Exercise: List each line of the data below that contains the string "name", matching case exactly.

**** Exercise materials

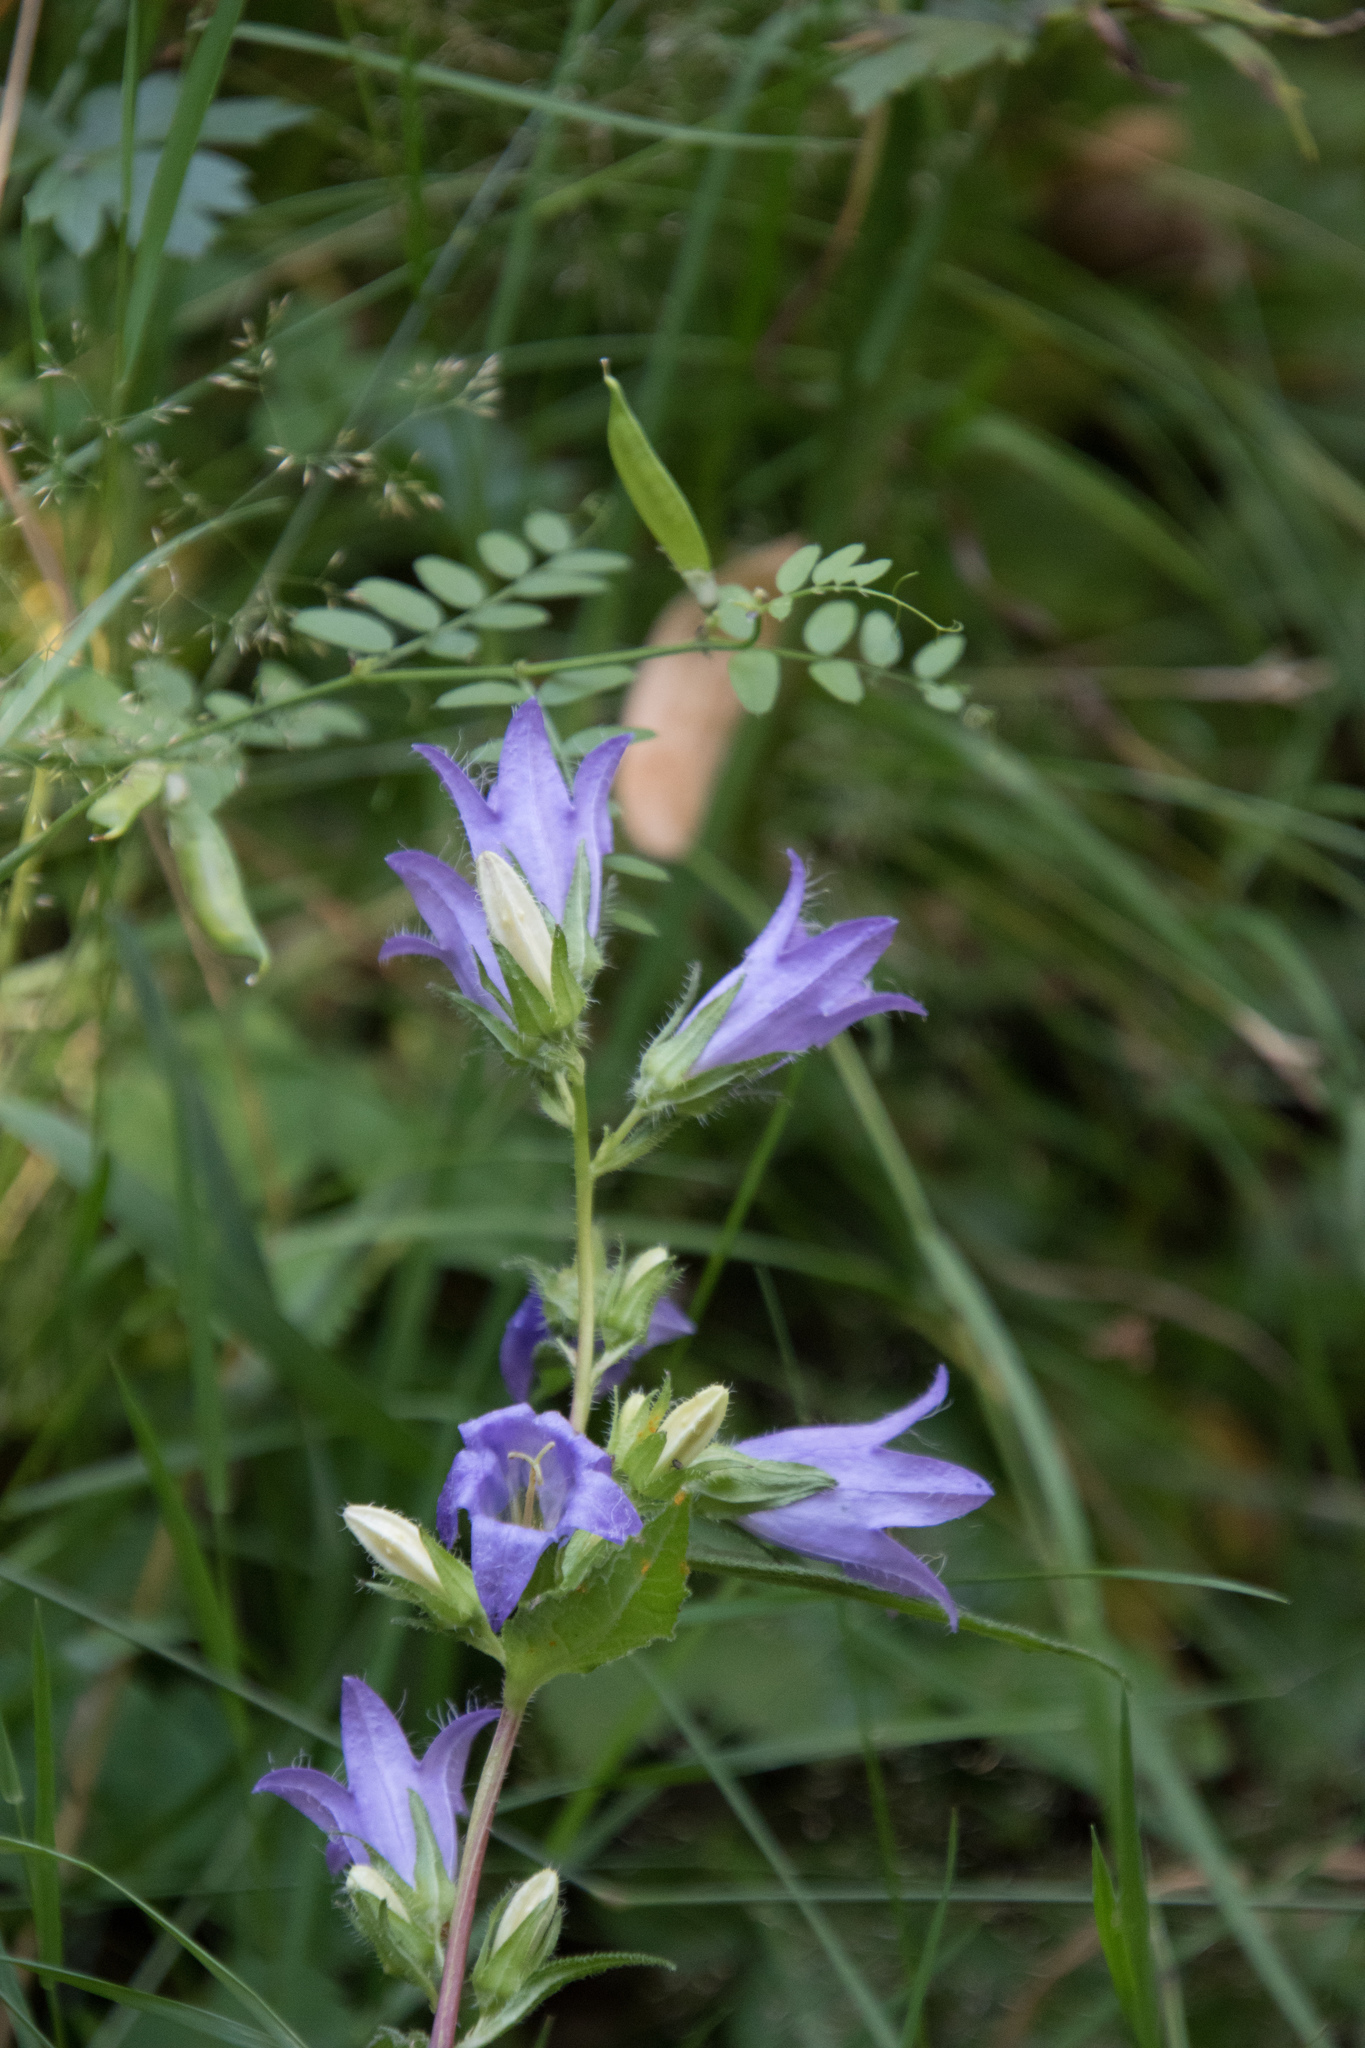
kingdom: Plantae
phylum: Tracheophyta
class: Magnoliopsida
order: Asterales
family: Campanulaceae
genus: Campanula
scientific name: Campanula trachelium
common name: Nettle-leaved bellflower
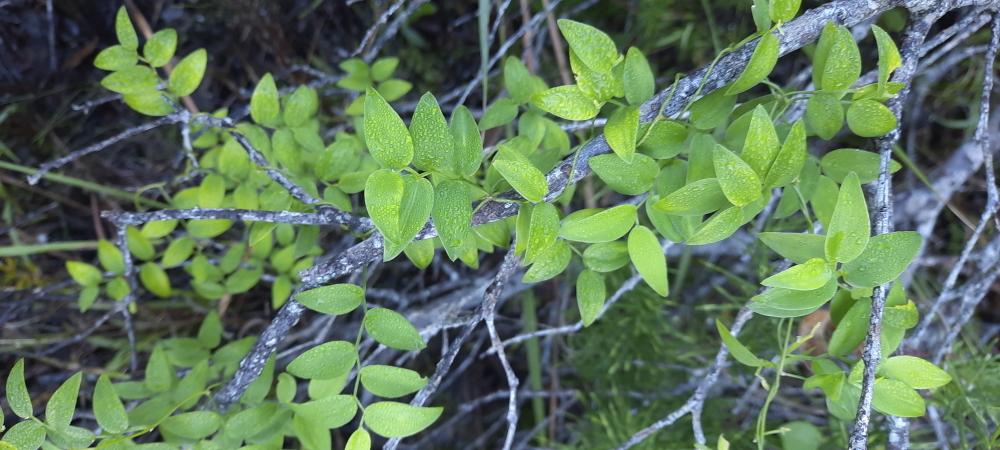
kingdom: Plantae
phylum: Tracheophyta
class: Liliopsida
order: Asparagales
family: Asparagaceae
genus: Asparagus
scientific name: Asparagus asparagoides
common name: African asparagus fern
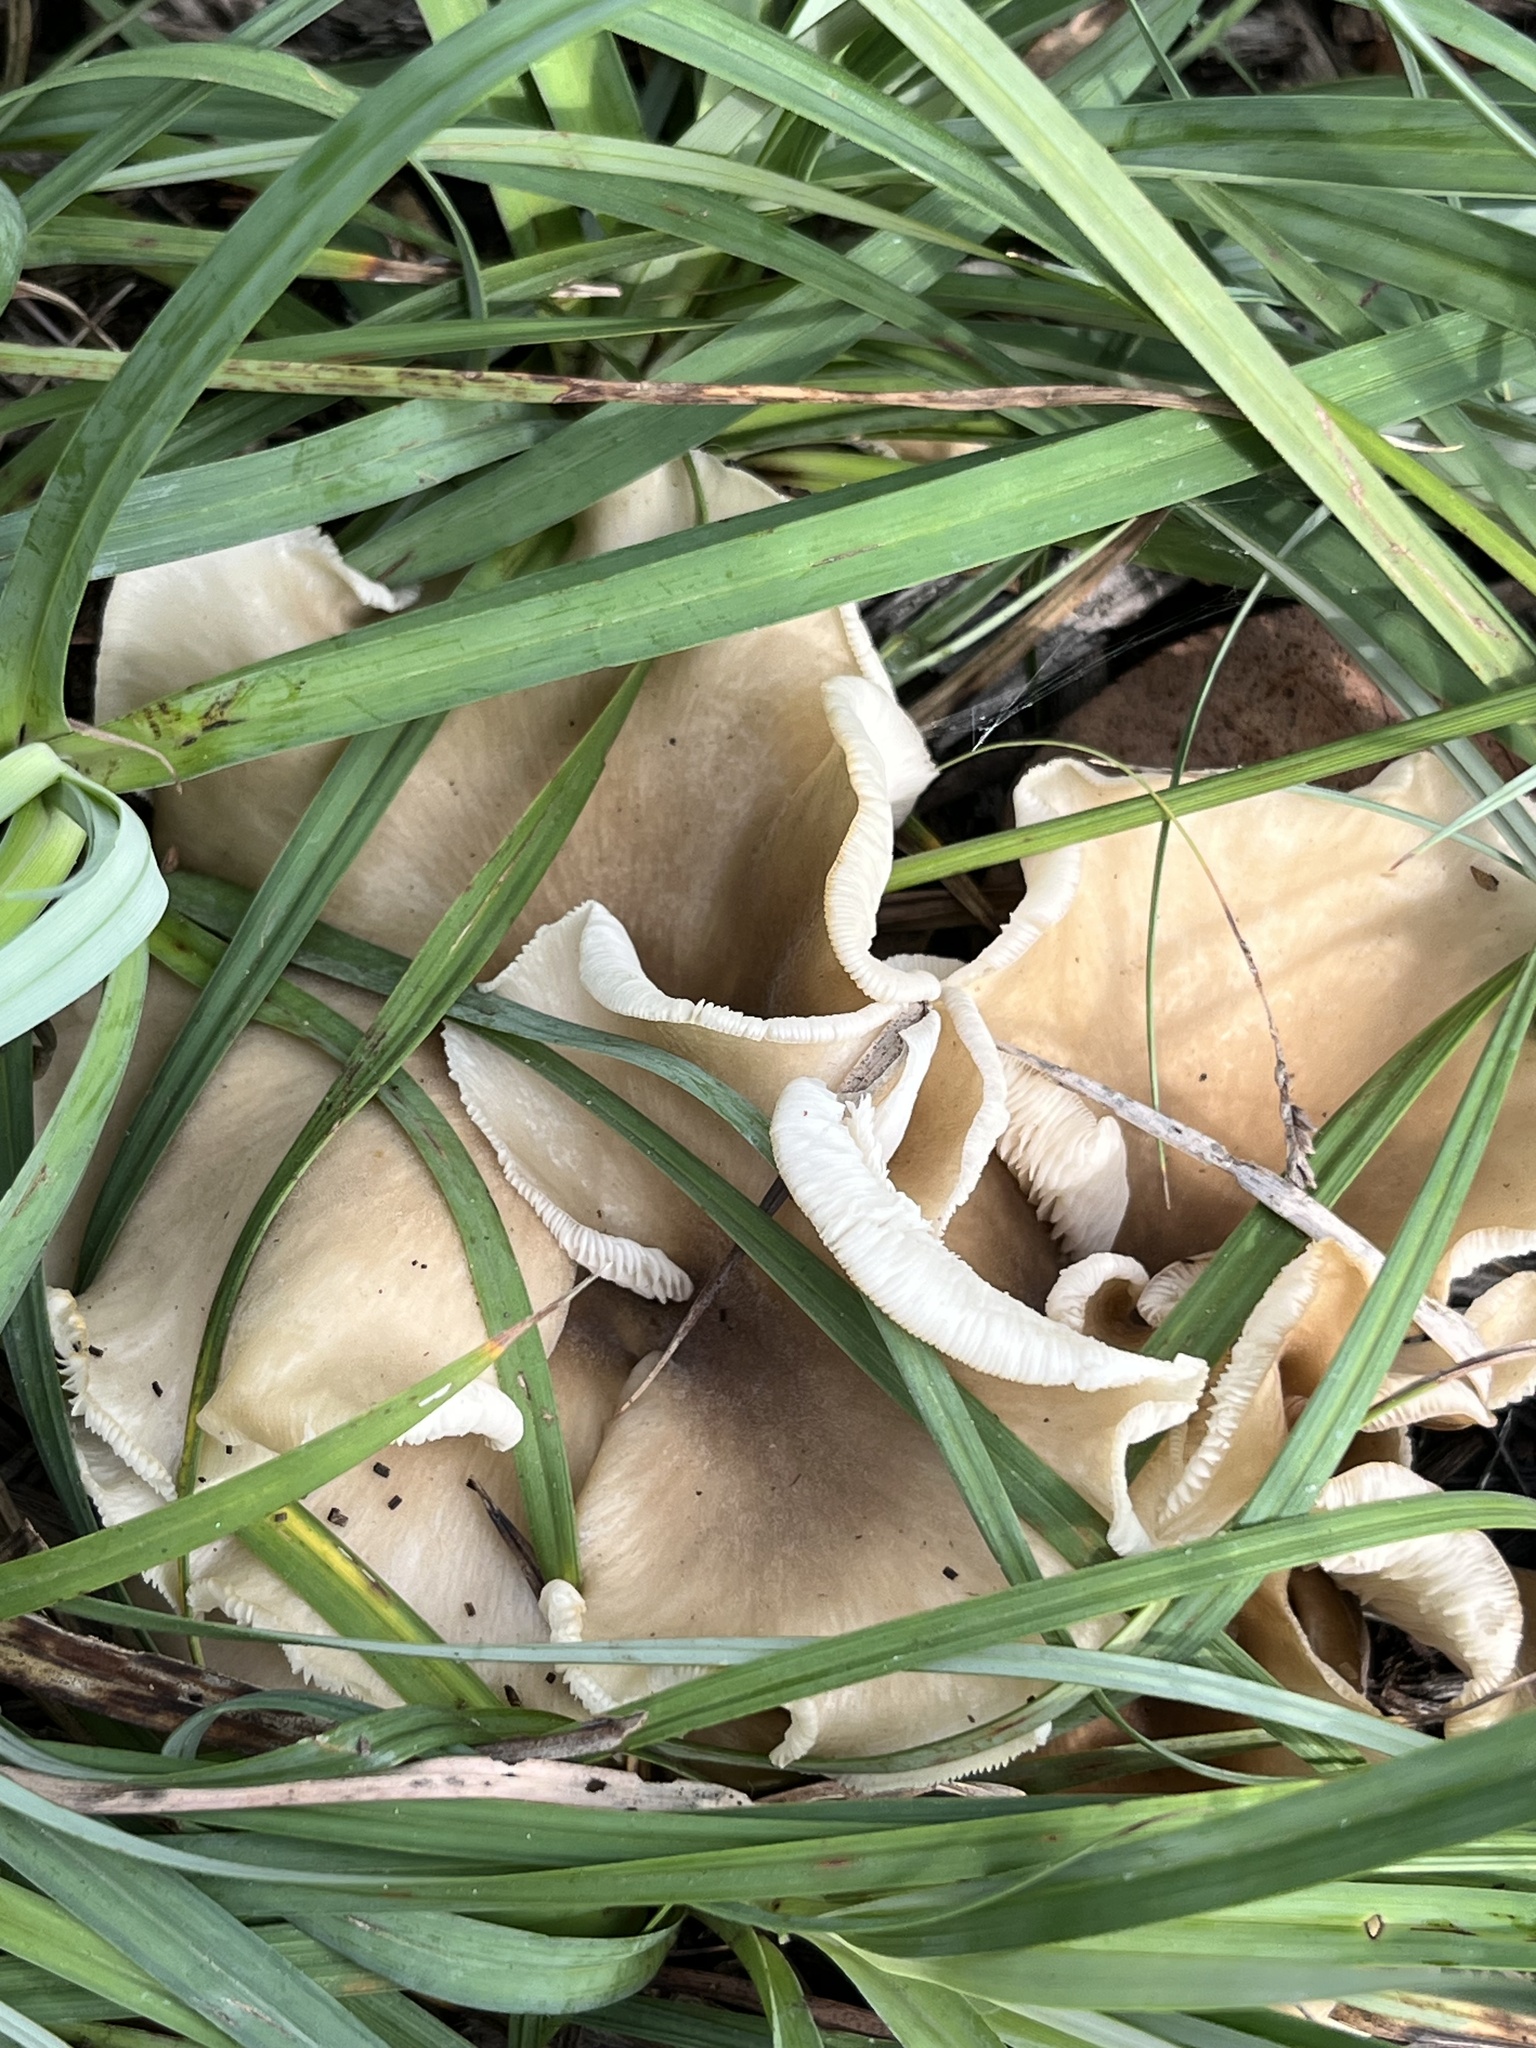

********

Answer to this exercise:
scientific name: Campanula trachelium
common name: Nettle-leaved bellflower
scientific name: Asparagus asparagoides
common name: African asparagus fern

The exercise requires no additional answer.